Her journey begins when Li's father has arranged for her, Mama, and her two sisters to come join him in Gold Mountain. They agree and are sent on a remarkable adventure half-way across the world. When they reach their destination, Li and her family have to endure the Chinese Exclusion Act and the Great Depression. To survive, her dad has no choice but to open up an illegal lottery shop. If he keeps getting arrested, all of them could be sent back to China.

I liked this book because of the detail in every sentence. It really changed the way I thought about history in 1933. Once I started the book, I felt like I was with Li every step of the way.

Yin A.
Grade 6
Ms. Kawatachi
Cozius
I came across Good Fortune: My Journey to Gold Mountain as I searched for memoirs to recommend for the 6th grade curriculum in the school district where I teach. I was very disappointed by this book, and honestly mystified by the 4 and 5 star reviews it's received so far. The author recounts her family's immigration from China to the United States. The story moves along breezily and blandly until about page 65 when the first hint of hardship occurs- The author recalls her devastation at hearing of the sudden death of her grandmother. However, 2 very non-descript paragraphs the incident is entirely forgotten, eclipsed by cheerful and completely uninteresting reminiscences.

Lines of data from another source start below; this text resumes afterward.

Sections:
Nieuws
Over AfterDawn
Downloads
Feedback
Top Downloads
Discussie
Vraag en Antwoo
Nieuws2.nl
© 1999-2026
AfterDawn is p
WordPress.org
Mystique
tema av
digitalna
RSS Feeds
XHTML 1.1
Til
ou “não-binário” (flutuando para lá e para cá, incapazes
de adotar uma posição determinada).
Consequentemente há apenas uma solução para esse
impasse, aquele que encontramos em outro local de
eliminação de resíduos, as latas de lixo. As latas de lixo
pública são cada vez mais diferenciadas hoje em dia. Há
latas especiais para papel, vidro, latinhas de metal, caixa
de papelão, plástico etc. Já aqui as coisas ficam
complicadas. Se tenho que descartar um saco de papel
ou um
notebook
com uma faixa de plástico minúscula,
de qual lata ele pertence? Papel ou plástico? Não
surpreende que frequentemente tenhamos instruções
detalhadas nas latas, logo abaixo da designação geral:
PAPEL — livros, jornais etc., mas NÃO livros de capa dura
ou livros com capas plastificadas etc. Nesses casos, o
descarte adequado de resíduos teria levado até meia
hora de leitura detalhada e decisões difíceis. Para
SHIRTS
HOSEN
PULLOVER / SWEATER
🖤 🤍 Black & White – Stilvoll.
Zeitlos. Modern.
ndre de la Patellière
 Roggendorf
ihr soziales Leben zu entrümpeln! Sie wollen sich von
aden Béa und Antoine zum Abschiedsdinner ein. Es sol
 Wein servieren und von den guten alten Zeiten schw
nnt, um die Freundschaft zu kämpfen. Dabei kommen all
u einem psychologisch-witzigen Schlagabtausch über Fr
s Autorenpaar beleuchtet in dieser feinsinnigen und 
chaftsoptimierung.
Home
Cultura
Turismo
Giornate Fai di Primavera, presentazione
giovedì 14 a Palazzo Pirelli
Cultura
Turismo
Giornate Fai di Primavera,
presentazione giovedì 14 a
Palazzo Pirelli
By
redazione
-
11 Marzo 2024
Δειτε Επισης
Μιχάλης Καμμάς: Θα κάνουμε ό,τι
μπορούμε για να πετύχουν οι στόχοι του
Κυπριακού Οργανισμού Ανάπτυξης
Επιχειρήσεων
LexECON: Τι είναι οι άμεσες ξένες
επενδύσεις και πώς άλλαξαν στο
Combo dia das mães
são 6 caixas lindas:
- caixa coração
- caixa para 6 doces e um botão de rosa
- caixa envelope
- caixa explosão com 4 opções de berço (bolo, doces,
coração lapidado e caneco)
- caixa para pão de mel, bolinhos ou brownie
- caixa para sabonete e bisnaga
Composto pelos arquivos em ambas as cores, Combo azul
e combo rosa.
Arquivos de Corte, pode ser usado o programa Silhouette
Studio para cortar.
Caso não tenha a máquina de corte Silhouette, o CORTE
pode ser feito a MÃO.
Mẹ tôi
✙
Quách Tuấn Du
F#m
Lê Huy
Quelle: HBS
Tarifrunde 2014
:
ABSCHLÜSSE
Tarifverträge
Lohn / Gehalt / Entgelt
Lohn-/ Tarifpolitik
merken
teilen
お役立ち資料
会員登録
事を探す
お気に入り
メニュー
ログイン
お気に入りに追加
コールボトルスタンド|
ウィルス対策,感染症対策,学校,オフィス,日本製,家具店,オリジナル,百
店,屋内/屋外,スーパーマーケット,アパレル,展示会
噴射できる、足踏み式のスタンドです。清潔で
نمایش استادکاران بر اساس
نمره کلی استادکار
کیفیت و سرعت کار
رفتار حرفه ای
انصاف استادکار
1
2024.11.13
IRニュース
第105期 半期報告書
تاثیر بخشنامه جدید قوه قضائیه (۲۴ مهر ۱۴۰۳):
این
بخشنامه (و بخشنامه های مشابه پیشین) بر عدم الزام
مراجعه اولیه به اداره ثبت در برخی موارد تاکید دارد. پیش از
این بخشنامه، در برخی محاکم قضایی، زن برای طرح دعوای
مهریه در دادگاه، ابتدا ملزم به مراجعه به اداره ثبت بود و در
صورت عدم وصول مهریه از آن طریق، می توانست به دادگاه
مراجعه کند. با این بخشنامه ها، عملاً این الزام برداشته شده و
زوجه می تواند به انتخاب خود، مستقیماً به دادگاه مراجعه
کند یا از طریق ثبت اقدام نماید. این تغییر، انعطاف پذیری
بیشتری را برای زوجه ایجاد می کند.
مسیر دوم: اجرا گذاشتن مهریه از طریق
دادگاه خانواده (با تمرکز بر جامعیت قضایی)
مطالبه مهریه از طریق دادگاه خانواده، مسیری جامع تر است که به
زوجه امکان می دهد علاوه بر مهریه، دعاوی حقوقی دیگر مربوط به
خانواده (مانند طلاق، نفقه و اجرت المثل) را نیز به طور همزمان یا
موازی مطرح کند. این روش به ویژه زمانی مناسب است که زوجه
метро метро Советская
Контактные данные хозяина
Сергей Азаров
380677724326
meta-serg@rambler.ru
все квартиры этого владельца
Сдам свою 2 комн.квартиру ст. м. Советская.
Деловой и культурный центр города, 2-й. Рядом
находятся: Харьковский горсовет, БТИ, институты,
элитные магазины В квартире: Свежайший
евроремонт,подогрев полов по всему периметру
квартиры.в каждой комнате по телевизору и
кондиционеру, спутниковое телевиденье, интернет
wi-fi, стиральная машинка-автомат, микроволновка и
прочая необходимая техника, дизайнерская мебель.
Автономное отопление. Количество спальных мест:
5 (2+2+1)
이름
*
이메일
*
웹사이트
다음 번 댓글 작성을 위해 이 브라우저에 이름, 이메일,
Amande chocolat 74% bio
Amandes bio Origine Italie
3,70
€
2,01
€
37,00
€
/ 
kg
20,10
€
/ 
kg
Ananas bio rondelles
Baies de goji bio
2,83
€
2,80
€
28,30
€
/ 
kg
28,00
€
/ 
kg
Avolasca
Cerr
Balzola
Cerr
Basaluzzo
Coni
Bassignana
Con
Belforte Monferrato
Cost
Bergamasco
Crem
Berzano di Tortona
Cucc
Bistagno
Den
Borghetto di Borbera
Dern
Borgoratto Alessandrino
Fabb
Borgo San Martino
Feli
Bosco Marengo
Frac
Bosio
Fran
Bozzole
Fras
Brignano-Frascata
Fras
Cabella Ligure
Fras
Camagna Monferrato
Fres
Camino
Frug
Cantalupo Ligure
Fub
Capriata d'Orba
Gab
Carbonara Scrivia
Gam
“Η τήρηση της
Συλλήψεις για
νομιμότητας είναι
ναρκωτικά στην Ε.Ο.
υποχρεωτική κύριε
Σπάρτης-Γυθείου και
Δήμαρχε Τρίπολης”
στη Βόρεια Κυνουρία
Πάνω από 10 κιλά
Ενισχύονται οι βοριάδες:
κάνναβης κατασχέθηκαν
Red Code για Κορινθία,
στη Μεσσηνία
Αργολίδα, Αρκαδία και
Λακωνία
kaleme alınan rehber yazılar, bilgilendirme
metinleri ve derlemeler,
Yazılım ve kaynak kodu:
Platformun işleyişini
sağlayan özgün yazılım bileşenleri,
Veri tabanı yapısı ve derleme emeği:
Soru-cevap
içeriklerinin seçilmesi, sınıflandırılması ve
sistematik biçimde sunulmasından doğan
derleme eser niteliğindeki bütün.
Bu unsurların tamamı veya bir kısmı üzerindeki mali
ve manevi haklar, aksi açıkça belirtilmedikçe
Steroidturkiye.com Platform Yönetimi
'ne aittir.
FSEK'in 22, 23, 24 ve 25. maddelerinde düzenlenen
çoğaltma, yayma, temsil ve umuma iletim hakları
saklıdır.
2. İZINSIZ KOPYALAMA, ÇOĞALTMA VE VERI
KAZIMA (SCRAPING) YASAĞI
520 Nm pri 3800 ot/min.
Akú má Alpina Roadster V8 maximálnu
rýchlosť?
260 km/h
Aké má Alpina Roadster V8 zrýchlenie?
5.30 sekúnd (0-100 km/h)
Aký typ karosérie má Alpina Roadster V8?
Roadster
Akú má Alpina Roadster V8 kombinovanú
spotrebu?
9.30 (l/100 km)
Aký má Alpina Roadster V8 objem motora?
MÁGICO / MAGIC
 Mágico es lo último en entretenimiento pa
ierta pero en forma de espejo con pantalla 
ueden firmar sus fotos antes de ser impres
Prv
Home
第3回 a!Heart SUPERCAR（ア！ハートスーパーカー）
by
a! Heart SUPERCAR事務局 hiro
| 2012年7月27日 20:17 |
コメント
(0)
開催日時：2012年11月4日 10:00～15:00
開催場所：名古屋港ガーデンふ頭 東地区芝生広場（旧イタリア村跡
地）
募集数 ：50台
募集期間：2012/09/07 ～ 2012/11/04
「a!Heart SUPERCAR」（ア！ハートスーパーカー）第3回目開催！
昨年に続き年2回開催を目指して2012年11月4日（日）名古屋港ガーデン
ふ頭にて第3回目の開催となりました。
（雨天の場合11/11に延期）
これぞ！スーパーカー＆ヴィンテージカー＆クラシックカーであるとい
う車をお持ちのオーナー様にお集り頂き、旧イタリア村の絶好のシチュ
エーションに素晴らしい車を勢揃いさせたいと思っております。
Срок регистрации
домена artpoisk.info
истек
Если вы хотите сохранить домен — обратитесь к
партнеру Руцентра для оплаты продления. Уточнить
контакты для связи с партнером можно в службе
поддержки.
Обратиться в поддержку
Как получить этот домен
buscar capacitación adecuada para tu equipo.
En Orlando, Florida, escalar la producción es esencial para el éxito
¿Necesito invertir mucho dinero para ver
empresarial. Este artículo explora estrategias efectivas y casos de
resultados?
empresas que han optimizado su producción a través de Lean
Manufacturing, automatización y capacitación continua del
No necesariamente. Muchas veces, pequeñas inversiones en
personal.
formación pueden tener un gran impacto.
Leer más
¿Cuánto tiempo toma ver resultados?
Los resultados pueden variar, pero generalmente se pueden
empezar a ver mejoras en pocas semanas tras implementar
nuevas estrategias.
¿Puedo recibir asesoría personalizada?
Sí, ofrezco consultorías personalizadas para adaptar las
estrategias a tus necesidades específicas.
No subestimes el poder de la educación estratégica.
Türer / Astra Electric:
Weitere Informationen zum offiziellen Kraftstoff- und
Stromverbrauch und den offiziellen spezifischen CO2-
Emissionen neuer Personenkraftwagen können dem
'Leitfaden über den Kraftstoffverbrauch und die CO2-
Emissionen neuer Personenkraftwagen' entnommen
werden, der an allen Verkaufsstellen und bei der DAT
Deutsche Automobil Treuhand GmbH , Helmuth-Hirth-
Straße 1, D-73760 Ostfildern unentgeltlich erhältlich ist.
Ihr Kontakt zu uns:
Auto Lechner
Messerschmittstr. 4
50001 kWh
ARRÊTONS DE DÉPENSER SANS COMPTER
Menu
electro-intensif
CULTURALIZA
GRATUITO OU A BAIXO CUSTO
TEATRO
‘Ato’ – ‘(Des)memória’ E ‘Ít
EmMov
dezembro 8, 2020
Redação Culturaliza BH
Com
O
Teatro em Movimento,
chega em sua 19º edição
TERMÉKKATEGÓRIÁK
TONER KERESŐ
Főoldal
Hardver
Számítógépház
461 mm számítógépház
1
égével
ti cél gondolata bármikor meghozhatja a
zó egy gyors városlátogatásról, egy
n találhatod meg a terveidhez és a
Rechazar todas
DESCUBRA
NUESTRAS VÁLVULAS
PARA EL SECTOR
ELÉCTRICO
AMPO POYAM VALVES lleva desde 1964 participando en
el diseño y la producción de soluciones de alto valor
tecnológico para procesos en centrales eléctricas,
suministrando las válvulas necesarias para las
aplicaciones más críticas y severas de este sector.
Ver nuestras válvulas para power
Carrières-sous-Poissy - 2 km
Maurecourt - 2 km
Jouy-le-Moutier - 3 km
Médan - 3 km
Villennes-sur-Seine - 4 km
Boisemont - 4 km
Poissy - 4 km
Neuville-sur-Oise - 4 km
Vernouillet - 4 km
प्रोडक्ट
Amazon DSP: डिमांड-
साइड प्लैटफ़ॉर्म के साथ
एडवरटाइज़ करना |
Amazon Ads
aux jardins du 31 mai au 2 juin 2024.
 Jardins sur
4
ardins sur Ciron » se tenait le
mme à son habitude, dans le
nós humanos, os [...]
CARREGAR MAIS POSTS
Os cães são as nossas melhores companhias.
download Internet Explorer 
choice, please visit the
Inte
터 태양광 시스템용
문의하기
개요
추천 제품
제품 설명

The family spends a few weeks detained at the Angel Island immigration center in San Francisco. But reading this book one gets no sense at all of the hardship a child imprisoned may feel. The only preoccupation that the writer shares is her nervousness at facing an interview board at the immigration center. How did that go? Oh, just fine, it turns out. No big deal. Later in the book, she speaks of a violent crime committed against her family. But it is given similarly short shrift.

The family has multiple female children. Not until their 6th child is a boy born. The author is troubled by her mother's complaints about bearing only girls. But this form of sexism, which adolescent readers could really sink their teeth into if given the chance to think about it, is not compellingly presented. In fact, one gets barely a taste of Chinese culture reading this book. What a disappointment.

From my point of view, this is an insult to adolescent readers. Students in middle school can handle some adversity in life and in literature. If this book has anything going for it, it's only that it is a quick read. But there is nothing meaty here to discuss with your students.